#### [TASK DESCRIPTION]
Give only the number of lines in these records that include "decoration".
:: INFORMATION SUPPLIED
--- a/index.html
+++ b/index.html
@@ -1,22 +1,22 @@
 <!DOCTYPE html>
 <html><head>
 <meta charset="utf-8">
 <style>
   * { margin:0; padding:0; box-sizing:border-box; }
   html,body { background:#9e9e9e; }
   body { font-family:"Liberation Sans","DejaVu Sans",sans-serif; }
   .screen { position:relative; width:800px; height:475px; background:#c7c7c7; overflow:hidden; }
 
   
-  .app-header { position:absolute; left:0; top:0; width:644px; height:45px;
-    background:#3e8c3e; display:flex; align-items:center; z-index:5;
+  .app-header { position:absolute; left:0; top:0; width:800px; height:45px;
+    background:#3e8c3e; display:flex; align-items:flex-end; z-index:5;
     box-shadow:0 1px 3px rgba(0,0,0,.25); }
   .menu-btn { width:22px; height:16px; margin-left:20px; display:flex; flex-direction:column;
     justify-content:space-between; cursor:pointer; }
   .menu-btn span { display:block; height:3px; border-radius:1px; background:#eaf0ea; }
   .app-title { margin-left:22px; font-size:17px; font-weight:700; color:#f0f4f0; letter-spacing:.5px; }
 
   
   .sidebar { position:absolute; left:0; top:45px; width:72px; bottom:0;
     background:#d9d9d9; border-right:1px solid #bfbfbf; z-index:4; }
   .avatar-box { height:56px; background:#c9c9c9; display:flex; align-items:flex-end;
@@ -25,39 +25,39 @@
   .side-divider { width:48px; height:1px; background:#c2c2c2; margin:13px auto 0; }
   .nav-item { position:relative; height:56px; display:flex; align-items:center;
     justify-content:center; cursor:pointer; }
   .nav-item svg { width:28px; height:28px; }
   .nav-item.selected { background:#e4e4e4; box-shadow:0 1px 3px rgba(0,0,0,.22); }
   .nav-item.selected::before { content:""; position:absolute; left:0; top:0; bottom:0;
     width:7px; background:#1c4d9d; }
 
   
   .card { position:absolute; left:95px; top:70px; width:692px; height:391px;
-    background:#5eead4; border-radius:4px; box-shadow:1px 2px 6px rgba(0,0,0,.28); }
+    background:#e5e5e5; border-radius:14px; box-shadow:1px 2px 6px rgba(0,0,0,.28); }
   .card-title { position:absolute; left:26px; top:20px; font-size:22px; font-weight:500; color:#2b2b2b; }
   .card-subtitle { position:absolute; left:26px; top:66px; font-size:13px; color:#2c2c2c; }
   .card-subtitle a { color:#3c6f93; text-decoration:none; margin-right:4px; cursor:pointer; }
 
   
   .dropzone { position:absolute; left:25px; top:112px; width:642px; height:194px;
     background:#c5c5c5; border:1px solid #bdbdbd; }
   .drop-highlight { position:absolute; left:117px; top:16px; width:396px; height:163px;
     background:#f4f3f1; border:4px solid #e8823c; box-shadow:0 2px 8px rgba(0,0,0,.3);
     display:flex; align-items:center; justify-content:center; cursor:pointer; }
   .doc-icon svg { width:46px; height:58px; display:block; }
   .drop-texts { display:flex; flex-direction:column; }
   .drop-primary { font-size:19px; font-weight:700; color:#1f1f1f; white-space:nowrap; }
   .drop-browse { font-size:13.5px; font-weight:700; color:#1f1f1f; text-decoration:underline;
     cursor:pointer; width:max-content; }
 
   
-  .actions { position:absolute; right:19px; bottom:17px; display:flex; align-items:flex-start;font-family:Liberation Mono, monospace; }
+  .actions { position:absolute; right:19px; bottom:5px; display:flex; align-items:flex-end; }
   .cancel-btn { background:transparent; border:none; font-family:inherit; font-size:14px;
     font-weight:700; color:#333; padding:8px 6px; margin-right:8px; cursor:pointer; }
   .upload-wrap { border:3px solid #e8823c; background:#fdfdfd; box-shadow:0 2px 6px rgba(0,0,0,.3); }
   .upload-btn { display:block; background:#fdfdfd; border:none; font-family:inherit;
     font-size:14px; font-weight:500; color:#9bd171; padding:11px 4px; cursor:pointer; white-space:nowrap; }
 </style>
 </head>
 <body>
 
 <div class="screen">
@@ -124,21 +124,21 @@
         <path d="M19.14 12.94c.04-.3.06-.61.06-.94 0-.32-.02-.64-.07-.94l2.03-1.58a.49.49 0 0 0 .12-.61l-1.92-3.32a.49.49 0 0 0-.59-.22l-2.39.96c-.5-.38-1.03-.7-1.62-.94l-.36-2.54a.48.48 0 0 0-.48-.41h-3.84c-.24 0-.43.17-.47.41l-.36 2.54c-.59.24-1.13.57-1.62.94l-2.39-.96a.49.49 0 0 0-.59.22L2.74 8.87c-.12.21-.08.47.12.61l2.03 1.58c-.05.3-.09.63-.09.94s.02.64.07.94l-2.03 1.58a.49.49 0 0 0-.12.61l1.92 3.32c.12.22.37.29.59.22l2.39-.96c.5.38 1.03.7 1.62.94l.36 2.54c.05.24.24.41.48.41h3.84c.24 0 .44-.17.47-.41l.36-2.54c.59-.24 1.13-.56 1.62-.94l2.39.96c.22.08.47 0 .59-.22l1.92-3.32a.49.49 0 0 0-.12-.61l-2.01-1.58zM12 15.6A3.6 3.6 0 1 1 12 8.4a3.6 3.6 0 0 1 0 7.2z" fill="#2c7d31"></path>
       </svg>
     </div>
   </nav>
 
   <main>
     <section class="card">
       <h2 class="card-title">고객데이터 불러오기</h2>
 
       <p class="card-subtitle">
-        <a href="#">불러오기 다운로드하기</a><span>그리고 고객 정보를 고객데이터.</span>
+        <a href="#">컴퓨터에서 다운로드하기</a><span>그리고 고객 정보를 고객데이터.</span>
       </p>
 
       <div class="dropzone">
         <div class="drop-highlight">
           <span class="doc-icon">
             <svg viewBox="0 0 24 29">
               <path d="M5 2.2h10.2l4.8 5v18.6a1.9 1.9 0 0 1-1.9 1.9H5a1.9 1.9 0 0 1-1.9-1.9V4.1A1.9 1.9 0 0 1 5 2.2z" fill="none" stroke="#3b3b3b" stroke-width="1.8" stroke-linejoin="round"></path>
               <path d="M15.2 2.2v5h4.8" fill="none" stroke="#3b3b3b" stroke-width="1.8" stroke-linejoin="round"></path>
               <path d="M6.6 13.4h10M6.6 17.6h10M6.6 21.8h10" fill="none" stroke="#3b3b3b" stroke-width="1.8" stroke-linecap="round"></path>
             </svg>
::::
:: INFORMATION SUPPLIED
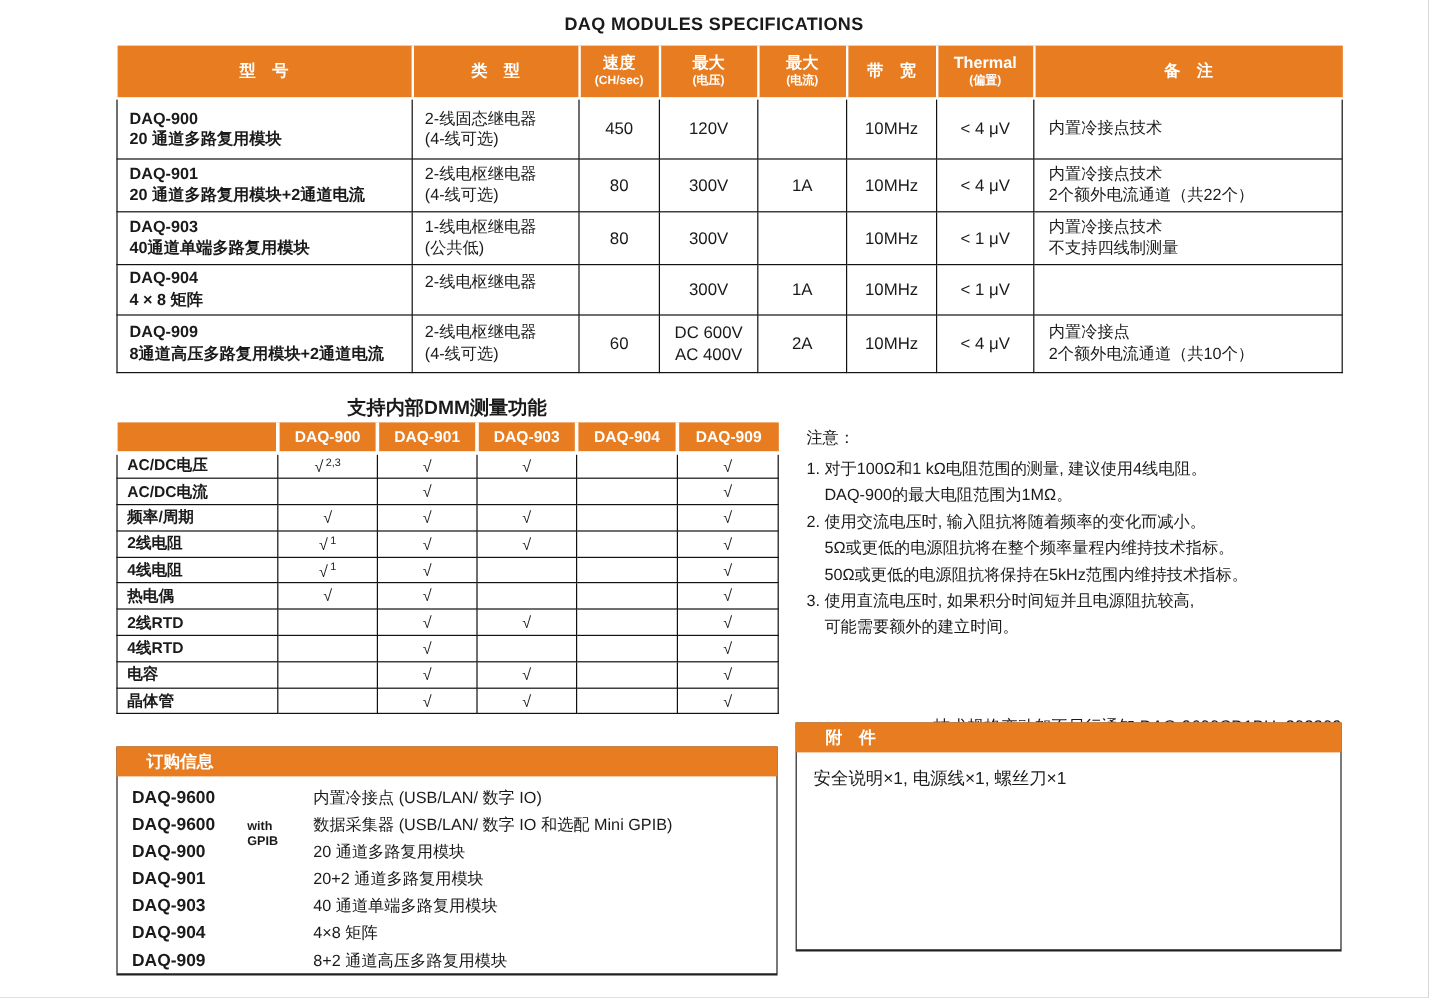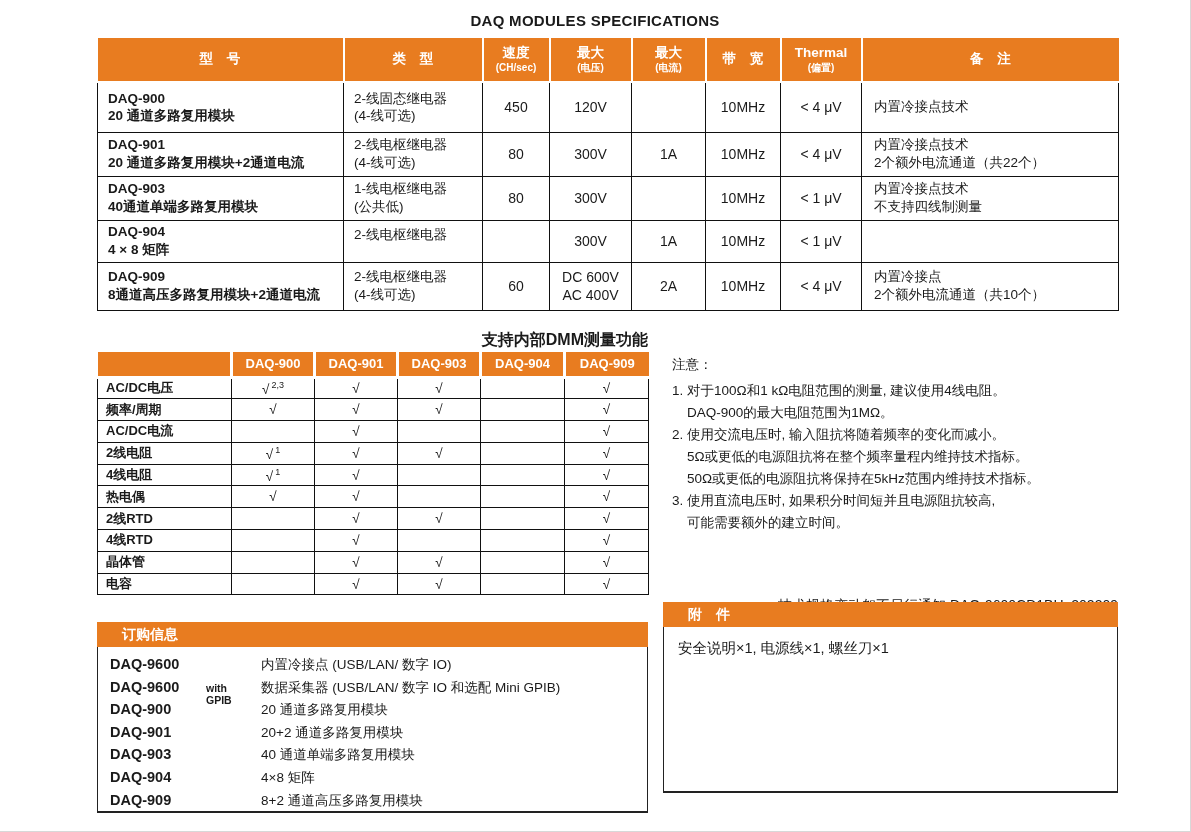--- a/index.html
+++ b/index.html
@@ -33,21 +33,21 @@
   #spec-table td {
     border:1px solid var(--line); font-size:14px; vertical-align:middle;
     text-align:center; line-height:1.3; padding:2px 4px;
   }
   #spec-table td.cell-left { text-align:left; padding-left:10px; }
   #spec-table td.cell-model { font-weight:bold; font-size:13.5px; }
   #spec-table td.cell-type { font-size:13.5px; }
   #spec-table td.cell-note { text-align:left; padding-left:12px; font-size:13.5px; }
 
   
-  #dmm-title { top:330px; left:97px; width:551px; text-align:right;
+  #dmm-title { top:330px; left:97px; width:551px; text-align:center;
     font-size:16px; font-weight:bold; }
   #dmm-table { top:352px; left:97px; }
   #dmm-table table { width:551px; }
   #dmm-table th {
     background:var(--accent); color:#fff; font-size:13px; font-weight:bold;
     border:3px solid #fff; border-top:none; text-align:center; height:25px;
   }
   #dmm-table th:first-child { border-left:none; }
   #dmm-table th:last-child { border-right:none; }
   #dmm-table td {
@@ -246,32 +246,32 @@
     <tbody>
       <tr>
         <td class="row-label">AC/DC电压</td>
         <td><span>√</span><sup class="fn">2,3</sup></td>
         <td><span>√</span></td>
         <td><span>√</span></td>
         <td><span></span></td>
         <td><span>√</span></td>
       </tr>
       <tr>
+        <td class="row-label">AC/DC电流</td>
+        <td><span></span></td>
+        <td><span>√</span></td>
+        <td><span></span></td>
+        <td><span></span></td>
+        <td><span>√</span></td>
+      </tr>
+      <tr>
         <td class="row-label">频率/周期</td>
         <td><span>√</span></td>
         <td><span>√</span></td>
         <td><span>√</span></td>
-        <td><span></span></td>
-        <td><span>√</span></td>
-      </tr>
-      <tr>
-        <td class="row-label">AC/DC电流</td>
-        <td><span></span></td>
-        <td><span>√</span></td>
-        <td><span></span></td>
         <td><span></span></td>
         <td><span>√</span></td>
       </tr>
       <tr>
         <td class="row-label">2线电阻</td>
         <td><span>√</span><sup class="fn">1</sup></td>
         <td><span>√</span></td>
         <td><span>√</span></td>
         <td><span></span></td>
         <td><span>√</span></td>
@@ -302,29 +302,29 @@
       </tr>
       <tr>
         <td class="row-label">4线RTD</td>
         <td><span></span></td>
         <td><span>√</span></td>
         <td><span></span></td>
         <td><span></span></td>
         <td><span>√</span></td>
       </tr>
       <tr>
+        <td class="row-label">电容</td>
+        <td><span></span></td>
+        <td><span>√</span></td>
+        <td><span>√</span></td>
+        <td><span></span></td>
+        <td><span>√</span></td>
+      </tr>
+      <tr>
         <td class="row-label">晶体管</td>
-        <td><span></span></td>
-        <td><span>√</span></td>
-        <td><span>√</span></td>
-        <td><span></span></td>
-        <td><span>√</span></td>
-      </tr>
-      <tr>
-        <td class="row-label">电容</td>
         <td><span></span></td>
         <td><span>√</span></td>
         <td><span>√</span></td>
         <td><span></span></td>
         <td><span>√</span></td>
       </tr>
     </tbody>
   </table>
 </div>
::::
#### [ANSWER TO THIS EXERCISE]
2